Похожий тип дефицитарного патологического развития личности может наблюдаться у лиц с наличием врожденных слепоты, глухоты, ДЦП, сердечной недостаточности и других пороков. В перечисленных случаях в качестве депривационных факторов выступает сенсорная депривация [Козловская Г. В., 1971; Ковалев В. В., 1978; Матвеев В. Ф., Барденштейн И. М., 1983, и др.]. Однако у последних лиц нет эмоционального блокирования, межличностные связи более сохранны, структура личности, несмотря на депривацию, не несет в себе черт грубого поражения.
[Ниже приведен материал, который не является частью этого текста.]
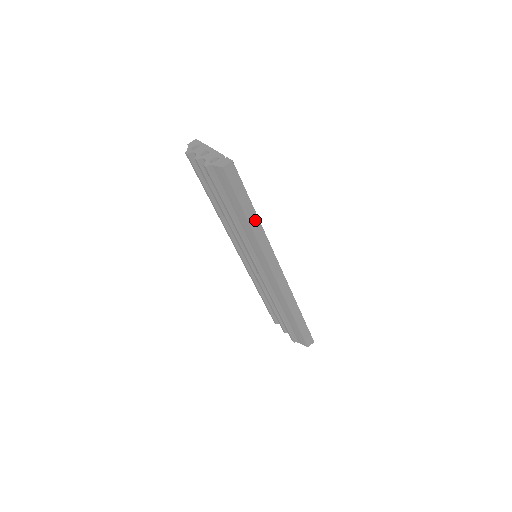
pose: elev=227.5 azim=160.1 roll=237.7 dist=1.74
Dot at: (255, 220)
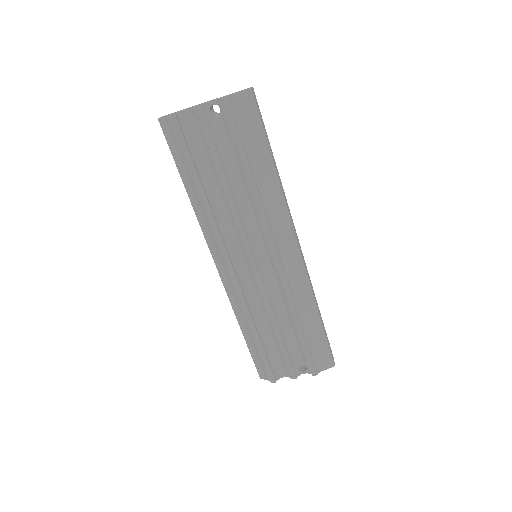
Dot at: (276, 168)
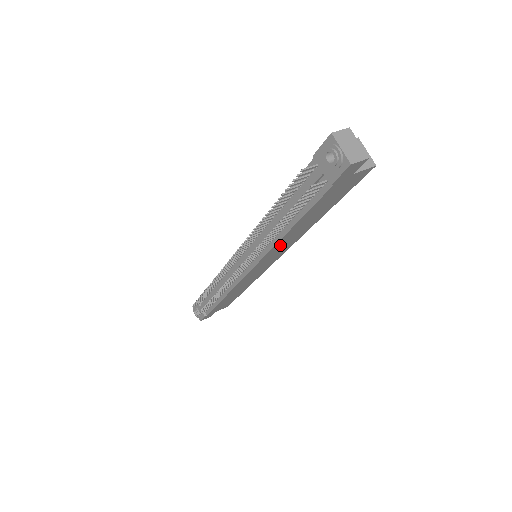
Если в случаях парааутизма имеет место дефицит социальной, когнитивной, сенсорной, эмоциональной и других форм стимуляции, то в случаях детского аутизма шизофренического спектра предполагается возможность наличия «блокады сенсорных фильтров» [Erlenmeyer-Kimling, 1983]. УМО характеризует тотальное недоразвитие всех психических функций, что создает предпосылки недостаточной информации из внешнего мира.
Итак, при парааутистическом синдроме нарушена система мать — дитя, не сформирована она и с лицом, заменяющим мать, нарушена эмоционально-волевая база личности и расстроена коммуникативность.
Расстройство этих трех систем лежит в основе патогенеза парааутистического аутизма; депривационный фактор — сиротство — является его причиной. Перечисленный ряд расстройств в неполной мере обнаруживается и при УМО и детском аутизме (ДА).